Long-Term Rituximab Gets the Job Done in Vasculitis

November 10, 2014

For antineutrophil cytoplasm antibody (ANCA)-associated vasculitis patients, rituximab maintenance has a low risk of relapse.

Guillevin L, Pagnoux C, Karras A, et al. for the French Vasculitis Study Group. Rituximab versus Azathioprine for Maintenance in ANCA-Associated Vasculitis. New England Journal of Medicine (2014) 371:1771-1780 doi:10.1056/NEJMoa1404231. Online Nov. 6

Jayne D. Editorial: Extending the Indications for Rituximab in ANCA-Associated Vasculitis.New England Journal of Medicine (2014) 371:1839-1840 doi:10.1056/NEJMe1410394. Online Nov. 6

Rituximab proves superior to azathioprine for maintaining remission in antineutrophil cytoplasm antibody (ANCA)-associated vasculitis, according to new trial results.

The rate of major relapse at month 28 came in at 5% for rituximab (500 mg every 6 months) and 29% for azathioprine, for a hazard ratio of 6.6.

The “real value” of these findings is that a patient has a low risk of relapse with rituximab maintenance, according to an accompanying editorial. Also, immunosuppressive agents and glucocorticoids may not be necessary, and the rituximab-based regimen offers a better opportunity for recovery and rehabilitation.

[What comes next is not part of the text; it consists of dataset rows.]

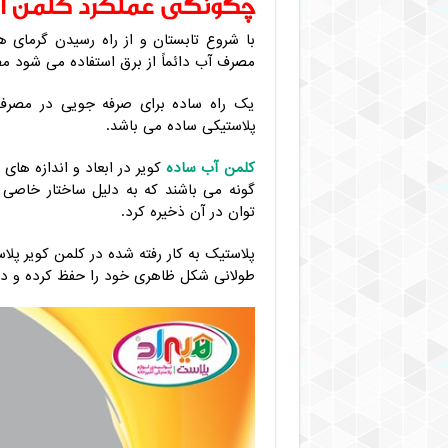
چگونگی عملکرد کلمن آ
با شروع تابستان و از راه رسیدن گرمای هو
مصرف آب دائماً از برق استفاده می‌ شود مص
یک راه ساده برای صرفه جویی در مصرف ا
پلاستیکی ساده می باشد.
کلمن آب ساده
کویر در ابعاد و اندازه های
گونه می باشند که به دلیل ساختار خاصی 
توان در آن ذخیره کرد.
پلاستیک به کار رفته شده در کلمن کویر پلا
طولانی شکل ظاهری خود را حفظ کرده و د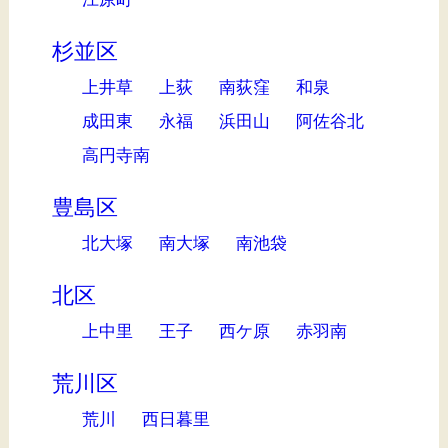
杉並区
上井草
上荻
南荻窪
和泉
成田東
永福
浜田山
阿佐谷北
高円寺南
豊島区
北大塚
南大塚
南池袋
北区
上中里
王子
西ケ原
赤羽南
荒川区
荒川
西日暮里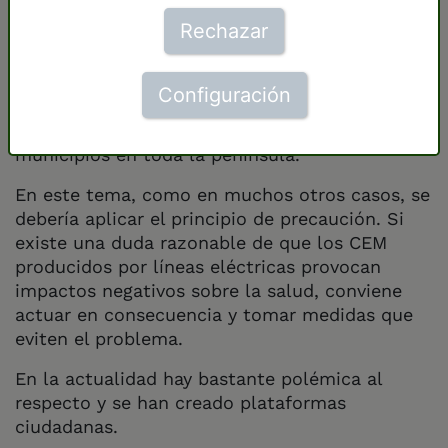
científicos.
Rechazar
Al margen de la controversia científica, existe
el problema social que supone la presencia de
Configuración
líneas eléctricas próximas a viviendas
humanas, como es el caso en algunos
municipios en toda la península.
En este tema, como en muchos otros casos, se
debería aplicar el principio de precaución. Si
existe una duda razonable de que los CEM
producidos por líneas eléctricas provocan
impactos negativos sobre la salud, conviene
actuar en consecuencia y tomar medidas que
eviten el problema.
En la actualidad hay bastante polémica al
respecto y se han creado plataformas
ciudadanas.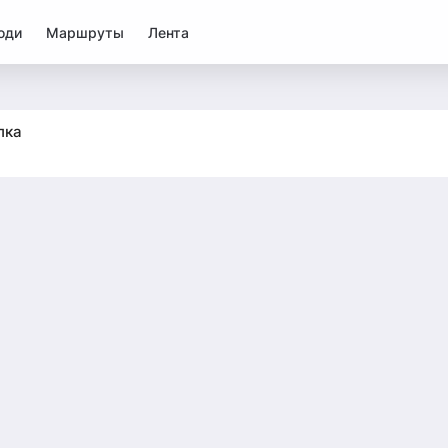
юди
Маршруты
Лента
лка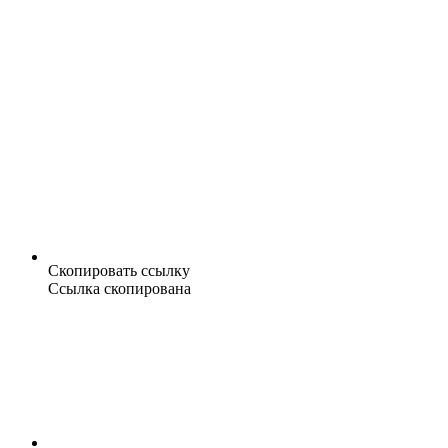
Скопировать ссылку
Ссылка скопирована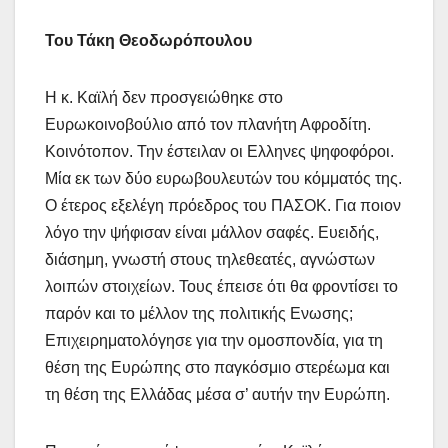
Του Τάκη Θεοδωρόπουλου
Η κ. Καϊλή δεν προσγειώθηκε στο
Ευρωκοινοβούλιο από τον πλανήτη Αφροδίτη.
Κοινότοπον. Την έστειλαν οι Ελληνες ψηφοφόροι.
Μία εκ των δύο ευρωβουλευτών του κόμματός της.
Ο έτερος εξελέγη πρόεδρος του ΠΑΣΟΚ. Για ποιον
λόγο την ψήφισαν είναι μάλλον σαφές. Ευειδής,
διάσημη, γνωστή στους τηλεθεατές, αγνώστων
λοιπών στοιχείων. Τους έπεισε ότι θα φροντίσει το
παρόν και το μέλλον της πολιτικής Ενωσης;
Επιχειρηματολόγησε για την ομοσπονδία, για τη
θέση της Ευρώπης στο παγκόσμιο στερέωμα και
τη θέση της Ελλάδας μέσα σ’ αυτήν την Ευρώπη.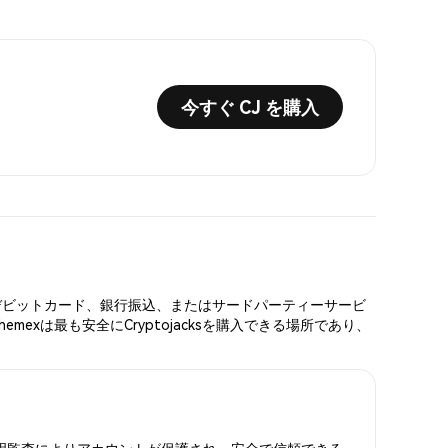
今すぐ CJ を購入
ード、デビットカード、銀行振込、またはサードパーティーサービ
xは最も安全にCryptojacksを購入できる場所であり、
準備金証明監査によりアカウントが保護され、安全で信頼できる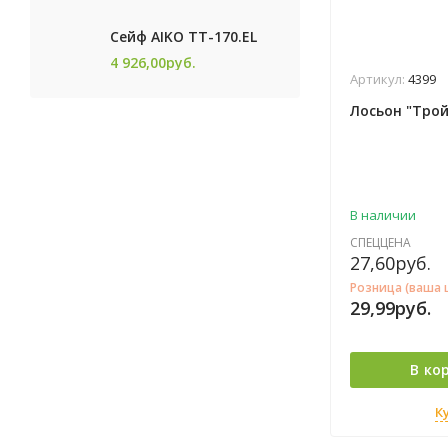
Сейф AIKO TТ-170.EL
4 926,00
руб.
Артикул:
4399
Лосьон "Тро
В наличии
СПЕЦЦЕНА
27,60
руб.
Розница (ваша 
29,99
руб.
В ко
К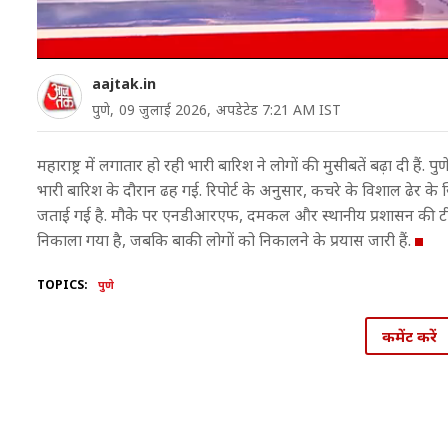
aajtak.in
पुणे,
09 जुलाई 2026,
अपडेटेड 7:21 AM IST
महाराष्ट्र में लगातार हो रही भारी बारिश ने लोगों की मुसीबतें बढ़ा दी हैं
भारी बारिश के दौरान ढह गई. रिपोर्ट के अनुसार, कचरे के विशाल ढेर 
जताई गई है. मौके पर एनडीआरएफ, दमकल और स्थानीय प्रशासन की टीमें र
निकाला गया है, जबकि बाकी लोगों को निकालने के प्रयास जारी हैं.
TOPICS:
पुणे
कमेंट करें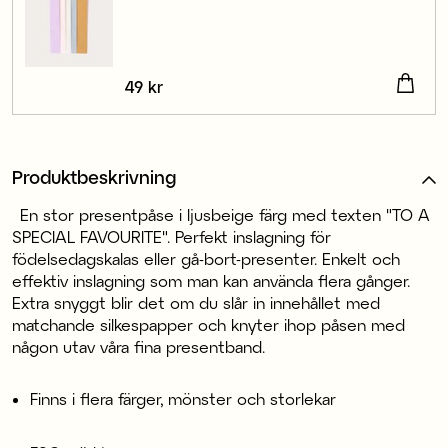
Pris
49 kr
:
49 kr
Produktbeskrivning
En stor presentpåse i ljusbeige färg med texten "TO A
SPECIAL FAVOURITE". Perfekt inslagning för
födelsedagskalas eller gå-bort-presenter. Enkelt och
effektiv inslagning som man kan använda flera gånger.
Extra snyggt blir det om du slår in innehållet med
matchande silkespapper och knyter ihop påsen med
någon utav våra fina presentband.
Finns i flera färger, mönster och storlekar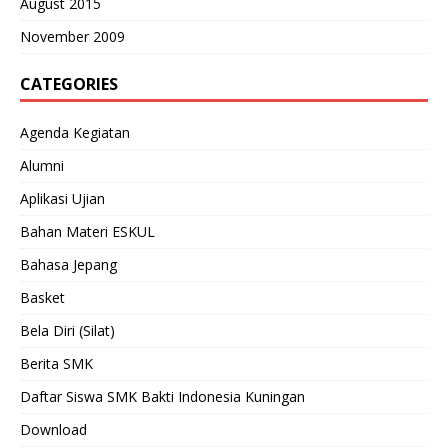
August 2015
November 2009
CATEGORIES
Agenda Kegiatan
Alumni
Aplikasi Ujian
Bahan Materi ESKUL
Bahasa Jepang
Basket
Bela Diri (Silat)
Berita SMK
Daftar Siswa SMK Bakti Indonesia Kuningan
Download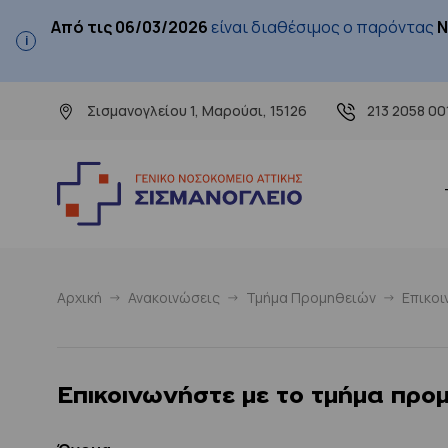
Από τις 06/03/2026
είναι διαθέσιμος ο παρόντας
Ν
Σισμανογλείου 1, Μαρούσι, 15126
213 2058 00
Αρχική
Ανακοινώσεις
Τμήμα Προμηθειών
Επικοι
Επικοινωνήστε με το τμήμα προ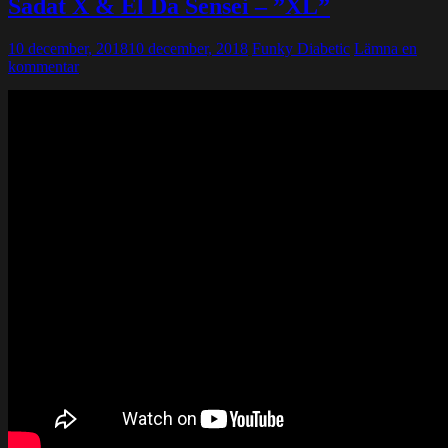
Sadat X & El Da Sensei – ”XL”
10 december, 2018
10 december, 2018
Funky Diabetic
Lämna en
kommentar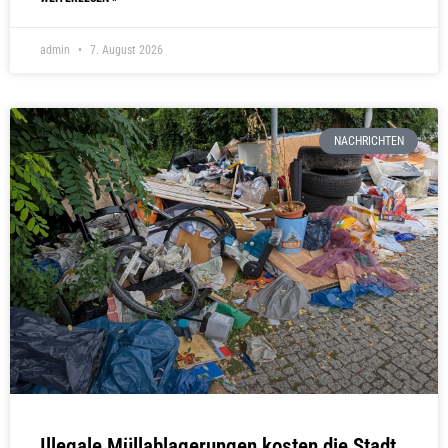
admin
7. August 2026
NACHRICHTEN
Illegale Müllablagerungen kosten die Stadt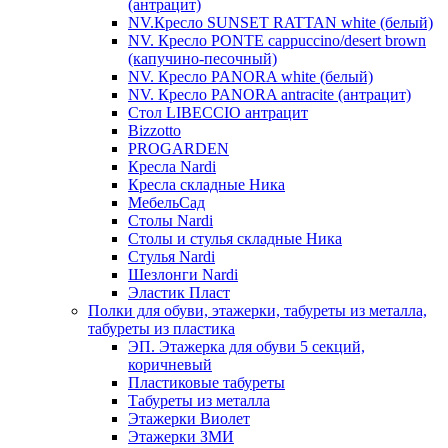
(антрацит)
NV.Кресло SUNSET RATTAN white (белый)
NV. Кресло PONTE cappuccino/desert brown
(капучино-песочный)
NV. Кресло PANORA white (белый)
NV. Кресло PANORA antracite (антрацит)
Стол LIBECCIO антрацит
Bizzotto
PROGARDEN
Кресла Nardi
Кресла складные Ника
МебельСад
Столы Nardi
Столы и стулья складные Ника
Стулья Nardi
Шезлонги Nardi
Эластик Пласт
Полки для обуви, этажерки, табуреты из металла,
табуреты из пластика
ЭП. Этажерка для обуви 5 секций,
коричневый
Пластиковые табуреты
Табуреты из металла
Этажерки Виолет
Этажерки ЗМИ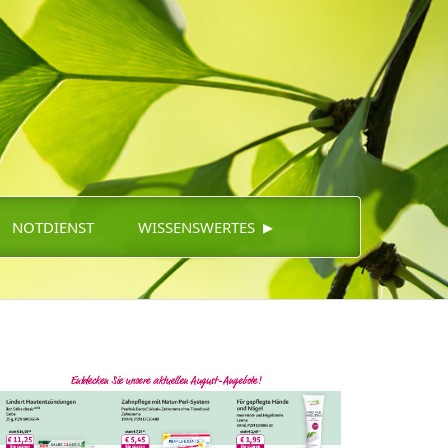
▸
NOTDIENST
WISSENSWERTES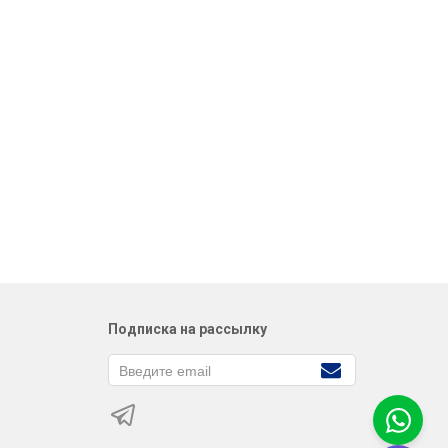
Подписка на рассылку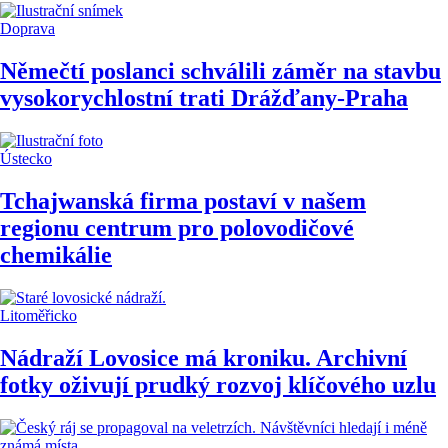
Doprava
Němečtí poslanci schválili záměr na stavbu
vysokorychlostní trati Drážďany-Praha
Ústecko
Tchajwanská firma postaví v našem
regionu centrum pro polovodičové
chemikálie
Litoměřicko
Nádraží Lovosice má kroniku. Archivní
fotky oživují prudký rozvoj klíčového uzlu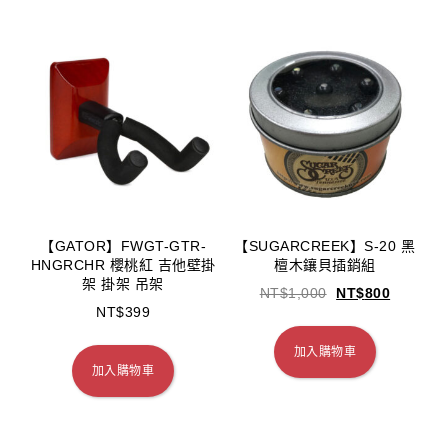
【GATOR】FWGT-GTR-
【SUGARCREEK】S-20 黑
HNGRCHR 櫻桃紅 吉他壁掛
檀木鑲貝插銷組
架 掛架 吊架
NT$
1,000
NT$
800
NT$
399
加入購物車
加入購物車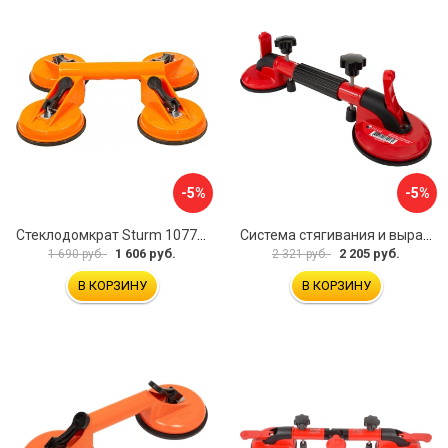
-5%
-5%
Стеклодомкрат Sturm 1077-06-04
Система стягивания и выравнивания Diam 600129
1 606 руб.
2 205 руб.
1 690 руб.
2 321 руб.
В КОРЗИНУ
В КОРЗИНУ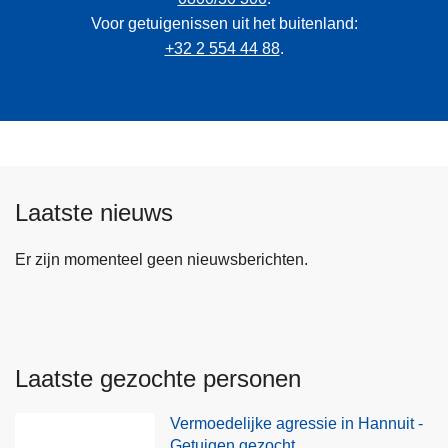
Voor getuigenissen uit het buitenland:
+32 2 554 44 88
.
Laatste nieuws
Er zijn momenteel geen nieuwsberichten.
Laatste gezochte personen
Vermoedelijke agressie in Hannuit -
Getuigen gezocht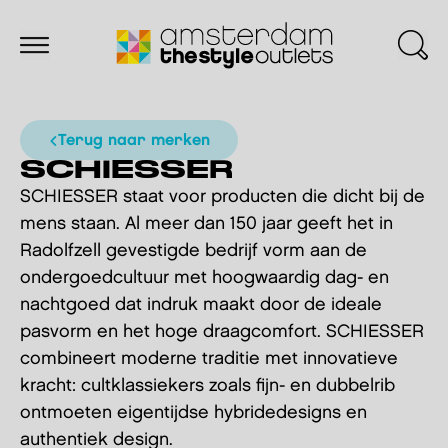
terug naar merken
SCHIESSER
SCHIESSER staat voor producten die dicht bij de
mens staan. Al meer dan 150 jaar geeft het in
Radolfzell gevestigde bedrijf vorm aan de
ondergoedcultuur met hoogwaardig dag- en
nachtgoed dat indruk maakt door de ideale
pasvorm en het hoge draagcomfort. SCHIESSER
combineert moderne traditie met innovatieve
kracht: cultklassiekers zoals fijn- en dubbelrib
ontmoeten eigentijdse hybridedesigns en
authentiek design.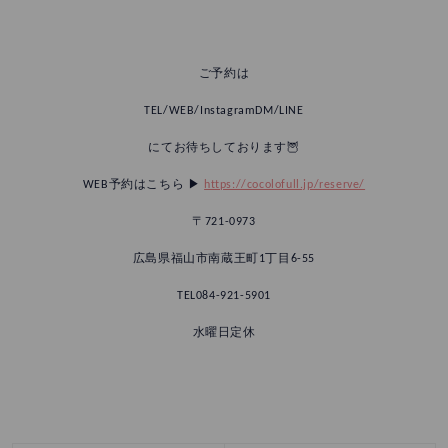
ご予約は
TEL/WEB/InstagramDM/LINE
にてお待ちしております🦉
WEB予約はこちら ▶︎
https://cocolofull.jp/reserve/
〒721-0973
広島県福山市南蔵王町1丁目6-55
TEL084-921-5901
水曜日定休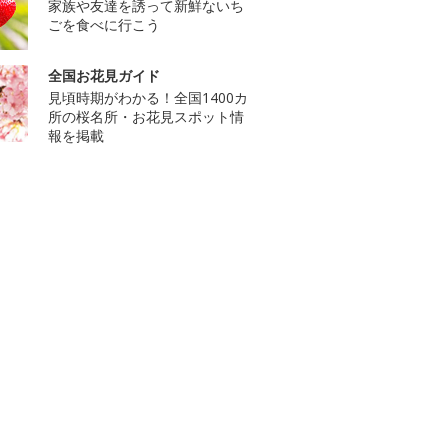
家族や友達を誘って新鮮ないち
ごを食べに行こう
全国お花見ガイド
見頃時期がわかる！全国1400カ
所の桜名所・お花見スポット情
報を掲載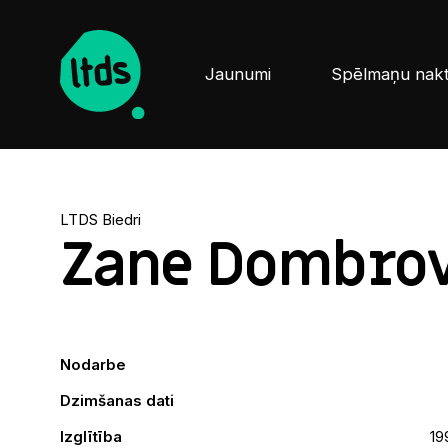
Jaunumi
Spēlmaņu nak
LTDS Biedri
Zane Dombro
Nodarbe
Dzimšanas dati
Izglītība
19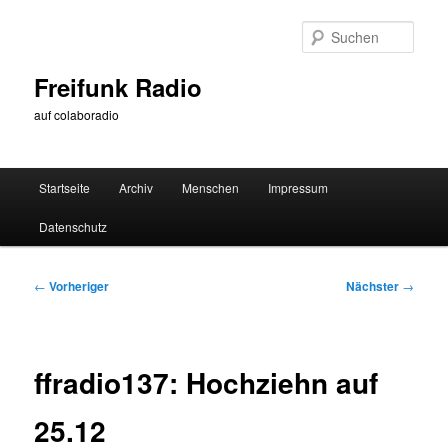
Zum
primären
Such
Inhalt
springen
Freifunk Radio
auf colaboradio
Hauptmenü
Startseite
Archiv
Menschen
Impressum
Datenschutz
Beitragsnavigation
←
Vorheriger
Nächster
→
ffradio137: Hochziehn auf
25.12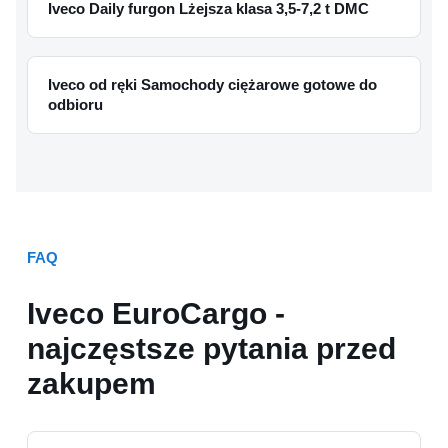
Iveco Daily furgon Lżejsza klasa 3,5-7,2 t DMC
Iveco od ręki Samochody ciężarowe gotowe do
odbioru
FAQ
Iveco EuroCargo -
najczęstsze pytania przed
zakupem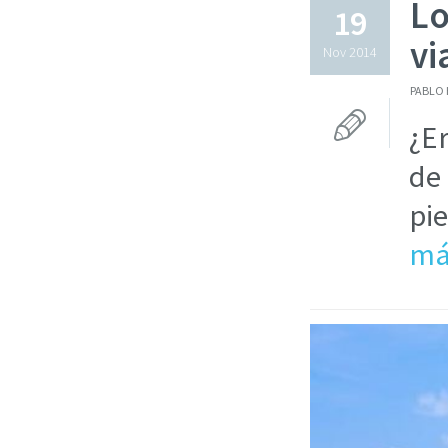
Lo
19
vi
Nov 2014
PABLO 
¿Er
de
pie
má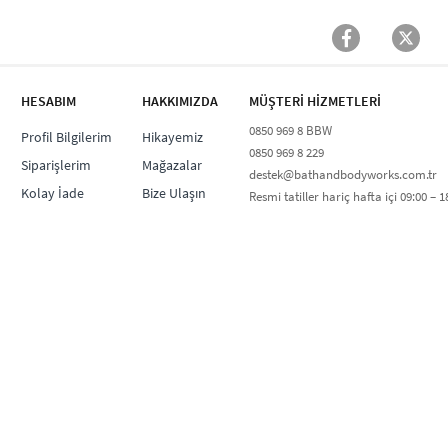
HESABIM
HAKKIMIZDA
MÜŞTERİ HİZMETLERİ​
0850 969 8 BBW​
Profil Bilgilerim
Hikayemiz
0850 969 8 229​​
Siparişlerim
Mağazalar
destek@bathandbodyworks.com.tr
Kolay İade
Bize Ulaşın
Resmi tatiller hariç hafta içi 09:00 – 18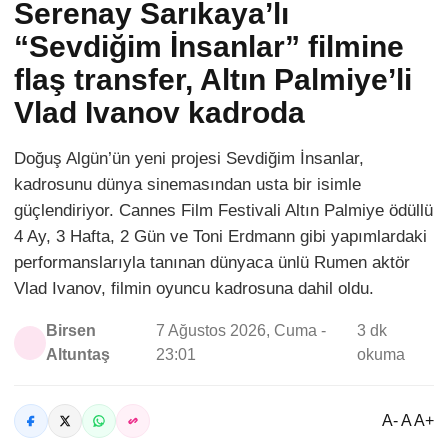
Serenay Sarıkaya’lı
“Sevdiğim İnsanlar” filmine
flaş transfer, Altın Palmiye’li
Vlad Ivanov kadroda
Doğuş Algün’ün yeni projesi Sevdiğim İnsanlar,
kadrosunu dünya sinemasından usta bir isimle
güçlendiriyor. Cannes Film Festivali Altın Palmiye ödüllü
4 Ay, 3 Hafta, 2 Gün ve Toni Erdmann gibi yapımlardaki
performanslarıyla tanınan dünyaca ünlü Rumen aktör
Vlad Ivanov, filmin oyuncu kadrosuna dahil oldu.
Birsen
7 Ağustos 2026, Cuma -
3 dk
Altuntaş
23:01
okuma
A- A A+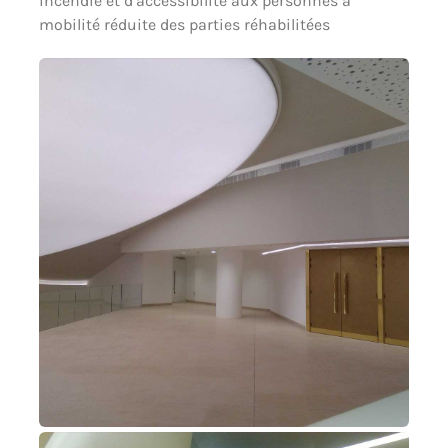
incendie et d’accessibilité aux personnes à
mobilité réduite des parties réhabilitées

For this trial, 115 patients with newly diagnosed or relapsing granulomatosis with polyangiitis (GPA), microscopic polyangiitis, or renal-limited ANCA-associated vasculitis were in complete remission after treatment with cyclophosphamide and glucocorticoids.

They were randomized to rituximab or azathioprine. Both drugs had an equivalent frequency of severe adverse events. Whether a lower rituximab dose will be equally effective remains to be established.